ACTIVITY - Can you retype each of the lines below with no changes at all?

EXERCISE DATA -

====================

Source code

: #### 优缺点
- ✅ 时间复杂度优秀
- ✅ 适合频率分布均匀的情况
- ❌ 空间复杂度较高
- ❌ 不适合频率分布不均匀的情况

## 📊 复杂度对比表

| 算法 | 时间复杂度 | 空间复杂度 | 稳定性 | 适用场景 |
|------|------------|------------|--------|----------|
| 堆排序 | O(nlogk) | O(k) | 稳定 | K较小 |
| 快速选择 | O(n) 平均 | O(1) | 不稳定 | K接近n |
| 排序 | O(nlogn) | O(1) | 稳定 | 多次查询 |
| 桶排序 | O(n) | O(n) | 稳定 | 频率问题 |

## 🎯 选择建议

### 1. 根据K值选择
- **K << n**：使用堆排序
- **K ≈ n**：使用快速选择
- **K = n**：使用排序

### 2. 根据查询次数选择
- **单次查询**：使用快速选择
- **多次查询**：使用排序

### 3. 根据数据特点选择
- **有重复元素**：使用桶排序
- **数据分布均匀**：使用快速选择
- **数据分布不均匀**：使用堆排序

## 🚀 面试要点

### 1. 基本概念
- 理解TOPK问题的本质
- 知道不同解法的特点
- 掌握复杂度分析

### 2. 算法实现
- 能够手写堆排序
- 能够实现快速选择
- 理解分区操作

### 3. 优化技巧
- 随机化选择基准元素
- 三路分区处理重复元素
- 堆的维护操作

====================

EXERCISE OUTPUT -
Source code

: #### 优缺点
- ✅ 时间复杂度优秀
- ✅ 适合频率分布均匀的情况
- ❌ 空间复杂度较高
- ❌ 不适合频率分布不均匀的情况

## 📊 复杂度对比表

| 算法 | 时间复杂度 | 空间复杂度 | 稳定性 | 适用场景 |
|------|------------|------------|--------|----------|
| 堆排序 | O(nlogk) | O(k) | 稳定 | K较小 |
| 快速选择 | O(n) 平均 | O(1) | 不稳定 | K接近n |
| 排序 | O(nlogn) | O(1) | 稳定 | 多次查询 |
| 桶排序 | O(n) | O(n) | 稳定 | 频率问题 |

## 🎯 选择建议

### 1. 根据K值选择
- **K << n**：使用堆排序
- **K ≈ n**：使用快速选择
- **K = n**：使用排序

### 2. 根据查询次数选择
- **单次查询**：使用快速选择
- **多次查询**：使用排序

### 3. 根据数据特点选择
- **有重复元素**：使用桶排序
- **数据分布均匀**：使用快速选择
- **数据分布不均匀**：使用堆排序

## 🚀 面试要点

### 1. 基本概念
- 理解TOPK问题的本质
- 知道不同解法的特点
- 掌握复杂度分析

### 2. 算法实现
- 能够手写堆排序
- 能够实现快速选择
- 理解分区操作

### 3. 优化技巧
- 随机化选择基准元素
- 三路分区处理重复元素
- 堆的维护操作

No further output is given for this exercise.